In the evenings the citizens of Havana spill out into the streets to talk, to dance, to make music and to create art.   There is little crime – why steal when everyone has the same stuff that you have?   Everyone knows their neighbors, not only the people next door, but the people in the next street, the people in the next town.    A society that enjoyed life to the full without excessive consumption.

But on my return trip in March 2013 I found so many changes.   There were beggars on street corners.  And grumblings of discontent. ‘This is a hard country,’  muttered one beggar.  Had it always been a hard country? And was it only now as Fidel fades away that he felt able to speak out?   Everyone was an entrepreneur trying to make some extra money.  Street vendors pushed harder for sales, and  I was warned against walking in the back streets in Havana on my own.    Things are changing fast.

‘We don’t want to change our culture or way of life’  I was told, ‘Just the economy.’   How can you change one part without affecting the rest?    
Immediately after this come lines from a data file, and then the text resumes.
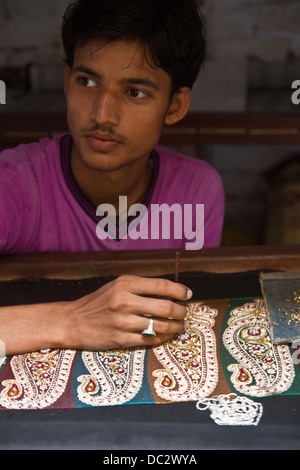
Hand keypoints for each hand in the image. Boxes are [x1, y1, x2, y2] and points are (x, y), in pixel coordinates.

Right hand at [63, 275, 192, 350]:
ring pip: (161, 326)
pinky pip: (150, 340)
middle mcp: (124, 301)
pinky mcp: (120, 339)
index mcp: (125, 284)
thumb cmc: (99, 302)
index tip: (188, 294)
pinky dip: (162, 338)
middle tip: (185, 314)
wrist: (73, 321)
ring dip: (176, 327)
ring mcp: (122, 322)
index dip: (179, 290)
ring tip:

‘The government pretends to pay us and we pretend to work’ I was told.   This is truer than ever before, now that the food rations have to be supplemented and the minimum wage isn’t sufficient.   The effort no longer goes into the Government day job, but into private enterprises.    Over half the population lives on remittances from relatives in Miami.

Farmers receive incentives to increase production.   The Government purchases 80% of their produce, and they are free to sell the remaining 20%.   Farmers are becoming wealthy and others are eyeing their largess with envy.   Policemen get paid more than doctors, but if you want proper treatment, you will need to bring the doctor a gift.   No one spoke about giving policeman gifts.   

Houses can now be bought and sold, but very few people have the money to buy a house.  So instead, there is a market for house swapping.   Interested parties meet in the main street on Saturday mornings and hopefully find a suitable swap, which can involve a cash payment or other goods. 

Fidel Castro tried to create Utopia.  Was he successful?  Would it have worked without Russian support? But now Cubans can't wait to move on.   There is a sense of a collective holding of breath, waiting for the government to change, for Cuba to open up and become a capitalist society, which Cubans optimistically think will solve all their problems!